Robert McNamara’s war

For those of you who didn’t live during the Vietnam War era, you might have a better sense of who former Defense Secretary Robert McNamara was if I tell you he was the Donald Rumsfeld of the ’60s.

McNamara, one of Washington’s “The Best and the Brightest” has died at age 93.

He gave us Vietnam. Like Rumsfeld, he was reviled by the war’s opponents. In his book, the late David Halberstam said McNamara “did not serve himself or his country well. He was, there is no kinder or gentler word for it, a fool.”

“I don’t object to its being called McNamara’s war,” he said in 1964. “I think it is a very important war, and I am pleased to be identified with it and do whatever I can to win it.”

A memoir he wrote in the ’90s revealed how much his soul was tortured by his war.

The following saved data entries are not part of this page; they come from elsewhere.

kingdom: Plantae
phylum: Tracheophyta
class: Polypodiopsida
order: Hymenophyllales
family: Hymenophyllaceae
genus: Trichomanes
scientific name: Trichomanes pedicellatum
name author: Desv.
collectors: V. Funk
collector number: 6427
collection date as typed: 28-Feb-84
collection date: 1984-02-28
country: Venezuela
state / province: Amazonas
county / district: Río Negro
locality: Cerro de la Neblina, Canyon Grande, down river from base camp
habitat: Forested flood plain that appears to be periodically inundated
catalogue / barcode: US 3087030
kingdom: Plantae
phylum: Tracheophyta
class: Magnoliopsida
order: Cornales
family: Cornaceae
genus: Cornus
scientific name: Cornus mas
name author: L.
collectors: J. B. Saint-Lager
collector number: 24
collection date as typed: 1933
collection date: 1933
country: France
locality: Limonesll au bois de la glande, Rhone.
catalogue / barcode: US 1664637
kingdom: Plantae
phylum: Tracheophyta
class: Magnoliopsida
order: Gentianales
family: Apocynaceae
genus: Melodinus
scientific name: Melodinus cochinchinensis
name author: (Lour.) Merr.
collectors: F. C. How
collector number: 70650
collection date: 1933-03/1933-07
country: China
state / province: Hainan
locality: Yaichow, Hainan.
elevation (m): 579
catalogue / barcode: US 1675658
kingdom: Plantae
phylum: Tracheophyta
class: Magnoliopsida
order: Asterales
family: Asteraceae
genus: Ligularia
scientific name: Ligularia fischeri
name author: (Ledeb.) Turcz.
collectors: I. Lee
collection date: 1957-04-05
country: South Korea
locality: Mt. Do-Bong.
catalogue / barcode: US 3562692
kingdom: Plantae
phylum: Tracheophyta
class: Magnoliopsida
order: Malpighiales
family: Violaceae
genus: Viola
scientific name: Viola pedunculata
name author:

He revealed that he had misgivings about the war as early as 1967, but continued to publicly support it anyway. That opened up a barely-scabbed-over sore. The U.S. suffered over 93,000 casualities — dead and wounded — from 1967 to the end of the war.

“We of the Kennedy and Johnson administrations acted according to what we thought were the principles and traditions of our country. But we were wrong. We were terribly wrong,” McNamara told The Associated Press 15 years ago.